Effect of the Abutment-Prosthesis Connection on Marginal Bone Loss and Gingival Sealing Around De… (NCT05883202) | Clinical Trial Compass
SuspendedNot Applicable
Effect of the Abutment-Prosthesis Connection on Marginal Bone Loss and Gingival Sealing Around Dental Implants
Stopped: No researcher available to conduct the study.
Spain40 participantsStarted 2023-07-10
Plain-language summary
In dental implant restoration, available literature demonstrates the advantage of using tall abutments, with a change of diameter with respect to the implant and a conical internal connection in the abutment-implant gap. However, for multiple restorations, the abutment-prosthesis connection has not been studied in detail. The "multi-unit" systems, both standard and brand specific, have either a flat or butt joint or an cone. In any case, both are external connection systems. Recently, an internal-type abutment-prosthesis connection system has been developed. Although it is proving its usefulness in single restorations, its use in multiple restorations compared to traditional systems has not been studied.
Therefore, taking into account all of the above, the present study has the overall objective of analyzing marginal bone loss (MBL) and adaptation of soft tissues by comparing a multiple prosthesis system of the "external, flat" type versus an external system of the "internal, conical" type.
Who can participate
Age range
18 Years – 75 Years
Sex
ALL
See this in plain English?
AI-rewrites the medical criteria so a patient or caregiver can understand them. Always confirm with the trial site.
Inclusion criteria:
* Kennedy class I or II (unilateral or bilateral free end) or III (posterior intermediate edentulous section) mandibular requiring 2 implants to restore at least 2 molars, 2 molars and 1 premolar, or 2 premolars and 1 molar.
* Possibility of placing a transgingival abutment at least 2 mm high.
Exclusion criteria:
* Need for simultaneous bone augmentation.
* Heavy smokers (\>10 cigarettes/day).
* Uncontrolled type 1 or 2 diabetes (HgA1c\>8).
* Known autoimmune or inflammatory disease.
* Serious blood disorders, such as hemophilia or leukemia.
* Local or systemic infection that may compromise normal healing (e.g., extensive periapical pathology).
* Liver or kidney dysfunction/failure.
* Currently receiving cancer treatment or within 18 months from completion of radio- or chemotherapy.

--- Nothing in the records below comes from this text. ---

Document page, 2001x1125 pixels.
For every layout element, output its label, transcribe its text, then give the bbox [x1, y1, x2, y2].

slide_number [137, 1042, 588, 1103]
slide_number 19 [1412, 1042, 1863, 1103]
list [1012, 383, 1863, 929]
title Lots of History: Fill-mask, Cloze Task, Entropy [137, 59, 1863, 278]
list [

* Long-term history of oral bisphosphonates use (i.e., 10 years or more).
* History of intravenous bisphosphonates.
* Long-term (\>3 months) history of antibiotics or drugs known to alter the inflammation and/or immunological system 3 months before inclusion.
* Severe osseous diseases (e.g., Paget disease of bone).
* Pregnant women or nursing mothers.
* Not able or not willing to follow instructions related to the study procedures.
Questions worth asking your doctor
Bring these to your next appointment. They're a starting point for a shared conversation — not a sign you qualify or a recommendation to enrol.
1Based on my diagnosis and history, is this trial worth exploring for me — or is there a standard treatment we should try first?
2What does this trial's phase tell us about how much is already known about its safety and benefit?
3What would taking part actually involve for me — visits, tests, time, and travel?
4What are the known and possible risks or side effects I should weigh, and how would they be monitored?
5If this trial isn't the right fit, what other options or trials would you suggest I look into?
Generated to help you prepare — always confirm anything about your own eligibility and care with the study team and your doctor.
Questions for the trial coordinator
The trial coordinator is the person who runs the study day to day. These cover the practical side — logistics, costs, and what taking part would actually mean for your life. The study team confirms whether you meet the criteria; these are questions to ask, not a sign you qualify.
1What does taking part actually involve week to week — how many visits, where, and how long does each one take?
2What costs are covered by the study, and what might I have to pay for myself, including travel, parking, or time off work?
3What happens during screening, and what happens if the study team confirms I don't meet the criteria after those tests?
4Who pays for the scans, blood work, and other tests the trial requires — the study, my insurance, or me?
5How will being in the trial affect my regular care, and will my own doctor stay informed and involved?
6Can I leave the trial at any point if I change my mind, and what would happen to my care if I do?
A starting point for the conversation — always confirm anything about your own eligibility, costs, and care with the study team and your doctor.